- _Requirement_:
Every entry should be returned unchanged, with the pictures omitted.

Information shown Block Start

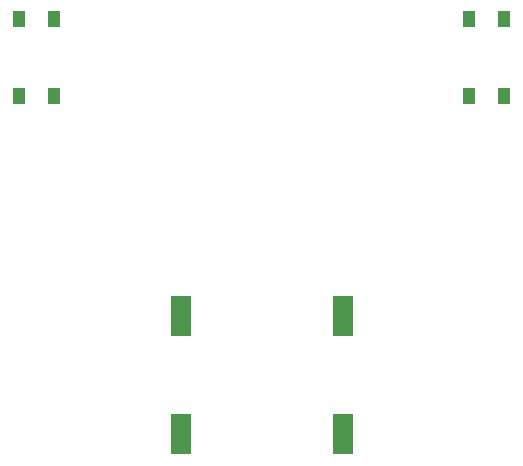
<source format=gbr>
%TF.GenerationSoftware,KiCad,Pcbnew,9.0.6*%
%TF.CreationDate,2026-01-25T13:50:41+09:00*%
%TF.ProjectId,xiaozhi-with-ken-interface,7869616f-7a68-4692-9d77-6974682d6b65,rev?*%
%TF.SameCoordinates,Original*%
%TF.FileFunction,Paste,Top*%
%TF.FilePolarity,Positive*%
%FSLAX46Y46*%
G04 Gerber Fmt 4.6, Leading zero omitted, Abs format (unit mm)*
G04 Created by KiCad (PCBNEW 9.0.6) date 2026-01-25 13:50:41*
%MOMM*%
%LPD*%
G01*
G04 APERTURE LIST*
%ADD10R,1.800000X3.500000*%
%ADD11R,1.100000X1.400000*%
G04 APERTURE END LIST*
D10*
%TO.C,SPK1*%
X90670000Y-84154001D03*
X76970000Y-84154001D03*
X76970000Y-94153999D03*
X90670000Y-94153999D03*
%TD*%
D11*
%TO.C,SW2*%
X66270000Y-58980000D03*
X66270000Y-65480000D03*
X63270000Y-58980000D03*
X63270000Y-65480000D03*
%TD*%
%TO.C,SW1*%
X104370000Y-58980000D03*
X104370000Y-65480000D03*
X101370000Y-58980000D03*
X101370000Y-65480000D03*
%TD*%
M02*

</source>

Information shown Block End

- _Answer to this exercise_:
<source format=gbr>
%TF.GenerationSoftware,KiCad,Pcbnew,9.0.6*%
%TF.CreationDate,2026-01-25T13:50:41+09:00*%
%TF.ProjectId,xiaozhi-with-ken-interface,7869616f-7a68-4692-9d77-6974682d6b65,rev?*%
%TF.SameCoordinates,Original*%
%TF.FileFunction,Paste,Top*%
%TF.FilePolarity,Positive*%
%FSLAX46Y46*%
G04 Gerber Fmt 4.6, Leading zero omitted, Abs format (unit mm)*
G04 Created by KiCad (PCBNEW 9.0.6) date 2026-01-25 13:50:41*
%MOMM*%
%LPD*%
G01*
G04 APERTURE LIST*
%ADD10R,1.800000X3.500000*%
%ADD11R,1.100000X1.400000*%
G04 APERTURE END LIST*
D10*
%TO.C,SPK1*%
X90670000Y-84154001D03*
X76970000Y-84154001D03*
X76970000Y-94153999D03*
X90670000Y-94153999D03*
%TD*%
D11*
%TO.C,SW2*%
X66270000Y-58980000D03*
X66270000Y-65480000D03*
X63270000Y-58980000D03*
X63270000Y-65480000D03*
%TD*%
%TO.C,SW1*%
X104370000Y-58980000D03*
X104370000Y-65480000D03*
X101370000Y-58980000D03*
X101370000Y-65480000D03*
%TD*%
M02*

</source>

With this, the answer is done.